== BRIEF ==
Word for word, reproduce every record in the listing below.

== TASK INPUT ==
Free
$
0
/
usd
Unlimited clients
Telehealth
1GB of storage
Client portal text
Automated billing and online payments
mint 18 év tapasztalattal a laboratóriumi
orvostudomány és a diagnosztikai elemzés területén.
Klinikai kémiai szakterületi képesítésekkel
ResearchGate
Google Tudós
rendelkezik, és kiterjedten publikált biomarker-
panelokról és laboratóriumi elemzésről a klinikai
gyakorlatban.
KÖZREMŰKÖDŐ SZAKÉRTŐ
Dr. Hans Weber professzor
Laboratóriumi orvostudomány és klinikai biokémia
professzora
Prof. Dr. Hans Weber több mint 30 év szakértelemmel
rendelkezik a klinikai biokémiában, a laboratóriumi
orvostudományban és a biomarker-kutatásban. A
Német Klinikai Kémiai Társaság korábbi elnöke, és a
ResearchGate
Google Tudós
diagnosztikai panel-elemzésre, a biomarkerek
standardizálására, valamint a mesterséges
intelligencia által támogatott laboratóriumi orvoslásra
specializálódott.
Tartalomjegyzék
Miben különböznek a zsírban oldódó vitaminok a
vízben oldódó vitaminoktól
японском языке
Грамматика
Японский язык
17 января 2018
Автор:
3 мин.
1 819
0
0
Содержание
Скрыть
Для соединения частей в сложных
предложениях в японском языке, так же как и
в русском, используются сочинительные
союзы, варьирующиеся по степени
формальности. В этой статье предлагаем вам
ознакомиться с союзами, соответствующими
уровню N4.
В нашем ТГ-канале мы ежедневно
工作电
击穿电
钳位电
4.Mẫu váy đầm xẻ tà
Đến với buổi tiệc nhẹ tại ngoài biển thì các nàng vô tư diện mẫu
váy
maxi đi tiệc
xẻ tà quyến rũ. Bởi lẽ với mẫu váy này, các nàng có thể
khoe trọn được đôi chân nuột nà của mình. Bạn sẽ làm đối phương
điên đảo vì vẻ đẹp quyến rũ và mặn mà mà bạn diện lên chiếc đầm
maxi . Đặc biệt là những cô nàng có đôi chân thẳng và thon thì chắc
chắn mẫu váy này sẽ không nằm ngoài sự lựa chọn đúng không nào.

== SOLUTION FOR THIS EXERCISE ==
Free
$
0
/
usd
Unlimited clients
Telehealth
1GB of storage
Client portal text
Automated billing and online payments
mint 18 év tapasztalattal a laboratóriumi
orvostudomány és a diagnosztikai elemzés területén.
Klinikai kémiai szakterületi képesítésekkel
ResearchGate
Google Tudós
rendelkezik, és kiterjedten publikált biomarker-
panelokról és laboratóriumi elemzésről a klinikai
gyakorlatban.
KÖZREMŰKÖDŐ SZAKÉRTŐ
Dr. Hans Weber professzor
Laboratóriumi orvostudomány és klinikai biokémia
professzora
Prof. Dr. Hans Weber több mint 30 év szakértelemmel
rendelkezik a klinikai biokémiában, a laboratóriumi
orvostudományban és a biomarker-kutatásban. A
Német Klinikai Kémiai Társaság korábbi elnöke, és a
ResearchGate
Google Tudós
diagnosztikai panel-elemzésre, a biomarkerek
standardizálására, valamint a mesterséges
intelligencia által támogatott laboratóriumi orvoslásra
specializálódott.
Tartalomjegyzék
Miben különböznek a zsírban oldódó vitaminok a
vízben oldódó vitaminoktól
японском языке
Грамматика
Японский язык
17 января 2018
Автор:
3 мин.
1 819
0
0
Содержание
Скрыть
Для соединения частей в сложных
предложениях в японском языке, так же как и
в русском, используются сочинительные
союзы, варьирующиеся по степени
формальности. В этой статье предлагаем вам
ознакомиться с союзами, соответствующими
уровню N4.
В нашем ТГ-канале мы ежедневно
工作电
击穿电
钳位电
4.Mẫu váy đầm xẻ tà
Đến với buổi tiệc nhẹ tại ngoài biển thì các nàng vô tư diện mẫu
váy
maxi đi tiệc
xẻ tà quyến rũ. Bởi lẽ với mẫu váy này, các nàng có thể
khoe trọn được đôi chân nuột nà của mình. Bạn sẽ làm đối phương
điên đảo vì vẻ đẹp quyến rũ và mặn mà mà bạn diện lên chiếc đầm
maxi . Đặc biệt là những cô nàng có đôi chân thẳng và thon thì chắc
chắn mẫu váy này sẽ không nằm ngoài sự lựa chọn đúng không nào.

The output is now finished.